シンはたまらず、商人とヨハンの間に入っていった。
「何があったんですか?」
「ん? 兄ちゃんこのガキの知り合いか?」
「はい。この子の世話役の様なものです。この子は何をしたんですか」
商人はにやりと笑い、シンに話しかけた。
「ちょうどいい。兄ちゃん聞いてくれよ。お前さんところのこのガキがな。うちの大切なこのアーティファクトをぶっ壊しちまったんだ」
「シン兄ちゃん違うんだ! 俺はちょっと触っただけなんだ!」
泣きそうになりながら。ヨハンは必死に訴える。商人はそんなヨハンをせせら笑い、彼にすごむ。

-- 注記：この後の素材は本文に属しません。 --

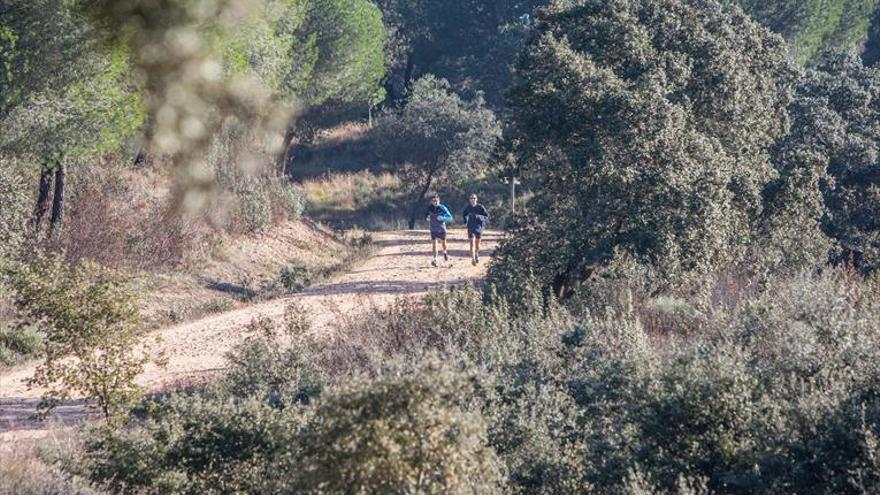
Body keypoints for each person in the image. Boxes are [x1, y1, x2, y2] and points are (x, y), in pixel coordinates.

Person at [425, 193, 453, 267]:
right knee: (434, 244)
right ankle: (435, 259)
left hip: (441, 228)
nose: (435, 202)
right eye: (434, 201)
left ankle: (445, 252)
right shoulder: (429, 208)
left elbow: (450, 218)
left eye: (436, 200)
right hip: (433, 228)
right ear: (431, 201)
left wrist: (443, 218)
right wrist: (427, 218)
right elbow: (426, 216)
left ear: (439, 200)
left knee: (443, 243)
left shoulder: (443, 208)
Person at [462, 193, 489, 265]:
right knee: (472, 244)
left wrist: (478, 216)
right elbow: (464, 216)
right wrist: (465, 221)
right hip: (470, 227)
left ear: (476, 199)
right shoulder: (467, 208)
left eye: (474, 198)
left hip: (479, 227)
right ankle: (473, 259)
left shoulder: (480, 207)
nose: (473, 199)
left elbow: (486, 217)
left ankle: (476, 253)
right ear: (469, 200)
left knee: (477, 245)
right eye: (471, 198)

「こういうことする奴はいつもそういうんだよな。金が無いのか? ああ? 俺はな坊主。専属の軍隊がいる商会に所属しているんだ。どんな方法を使ってでも金を出させるぞ!」
国という概念がない時代のため、
治安を守っているのは警察などではなく、商人と手を組んだ兵隊だった。
法律ではなく金銭で動く兵隊に、情けや容赦はない。
おそらくこの商人は、商品の代金が弁償されなければ、
ヨハンを人買いにでも売りつけるつもりだろう。
それを拒否すれば、彼の息がかかった兵隊が、村を襲撃してくるかもしれない。
それをヨハンは理解していた。ヨハンの顔から血の気が引き、小さな手は震えていた。
ヨハンは、助けを請うかのように、シンを見る。
「ヨハン。本当に、君は何もやっていないんだね」
シンは静かにヨハンに聞いた。ヨハンは大きく頭を縦に振った。